I’m actually going to go out on a limb here and present my (again – MY) opinion, which might pass as complicated by people with very deterministic views (or are being spoon-fed said views through the media of their choice).
First – I think that the Der Spiegel article that covers the “latest” NSA spying capabilities (http://www.spiegel.de/netzwelt/netzpolitik/quantumtheory-wie-die-nsa-weltweit-rechner-hackt-a-941149.html) is very important, and I applaud Jake and the crew that covered this. If you haven’t yet, go read it and go over the slides. Also make sure to read through the “product catalog” here: http://leaksource.wordpress.com/2013/12/30/nsas-ant-division-catalog-of-exploits-for-nearly-every-major-software-hardware-firmware/
So you are back? Great! That being said, I do think that spy agencies should continue spying. BLAM! And yes, it makes total sense to me. Because I do think that spy agencies should keep spying in order to keep their corresponding nations safe. It’s all about the tradecraft and trying to keep a step ahead of your potential enemies.
Yes, that WILL entail walking (and falling over) a very fine line between legal implications and privacy. It means that as always – agencies will spy on foreign nationals AND citizens. Because yes – terrorists and adversaries do not have boundaries that are defined by the color of your passport. And opposed Jake’s claim in his CCC talk, “carpet bombing” is a totally legitimate way to collect and analyze data. I’m not saying that it’s nice, or legal, or ethical, but it’s effective. It’s up to the agency using this technique to justify and qualify what they do. And yes – keep it quiet – just because of this delicate nature of collection.
Now, back to the data. Yes – agencies (and I’m not picking on the NSA here, these kinds of capabilities exist with lots of other agencies), have these kinds of capabilities to wiretap, modify, exploit and persist on a lot of kinds of accounts and systems. It’s what they are tasked with doing. That’s not even news. But I think that the fact that this comes up again is critical because of something completely different: OPSEC. Operational Security.
The NSA has fallen (again) to the oldest sin of spying – getting cocky. You can see the same behavior from anyone who’s picking up a new capability – be it a script kiddie picking up Metasploit for the first time, someone getting to be decent at martial arts, or any other skill. They get cocky. And think they are unbeatable. And that’s when mistakes start to show up.
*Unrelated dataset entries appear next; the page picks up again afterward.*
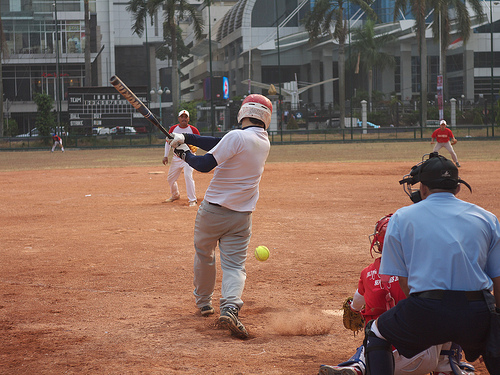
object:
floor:
[0, 126, 500, 375]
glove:
[341, 294, 363, 333]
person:
[162, 109, 199, 208]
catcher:
[360, 152, 500, 375]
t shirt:
[203, 125, 271, 213]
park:
[0, 135, 500, 375]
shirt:
[378, 191, 500, 293]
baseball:
[252, 245, 272, 263]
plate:
[321, 307, 345, 318]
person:
[49, 133, 64, 153]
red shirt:
[52, 137, 60, 141]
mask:
[398, 151, 473, 203]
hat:
[398, 152, 475, 193]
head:
[418, 150, 462, 200]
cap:
[236, 94, 273, 131]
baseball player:
[164, 93, 271, 340]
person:
[430, 120, 462, 168]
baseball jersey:
[164, 123, 202, 159]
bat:
[108, 74, 175, 139]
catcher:
[321, 213, 475, 375]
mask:
[368, 214, 393, 259]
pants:
[192, 200, 255, 312]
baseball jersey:
[431, 128, 454, 143]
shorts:
[365, 290, 500, 375]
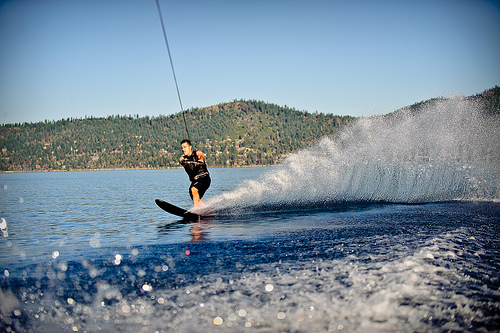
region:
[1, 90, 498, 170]
green trees on the hills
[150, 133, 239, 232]
a man skiing in the water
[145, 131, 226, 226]
a man skiing in the lake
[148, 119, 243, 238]
a man cable skiing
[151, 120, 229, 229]
a man cable skiing in the lake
Basic OPSEC. And I believe that this is an important lesson to learn. Again. Because OPSEC is not a compliance thing that you check off once and forget about it. It’s a basic practice that (should be) taught to everyone that participates in tradecraft. And practiced. And apparently the NSA isn’t that great at it (surprise!). Hence their powerpoint slides are all over the Internet now.
So that’s my little 2c on the topic. Yes – I support spy agencies continued practice, and yes – I support anonymity and privacy, and yes – I support the law and the need to keep improving it. I support the creation of free and open source software designed to enhance your anonymity and privacy. I have actually met Jacob a couple of times (and found it funny that he’s freaking out every time we do meet), and actually think he’s a great guy. Same for Moxie. Complicated? I mentioned it at the beginning. So there you have it. Deal with it.
Now go watch Jake’s talk from CCC. You have to. Because I said so. And for crying out loud – get your OPSEC together.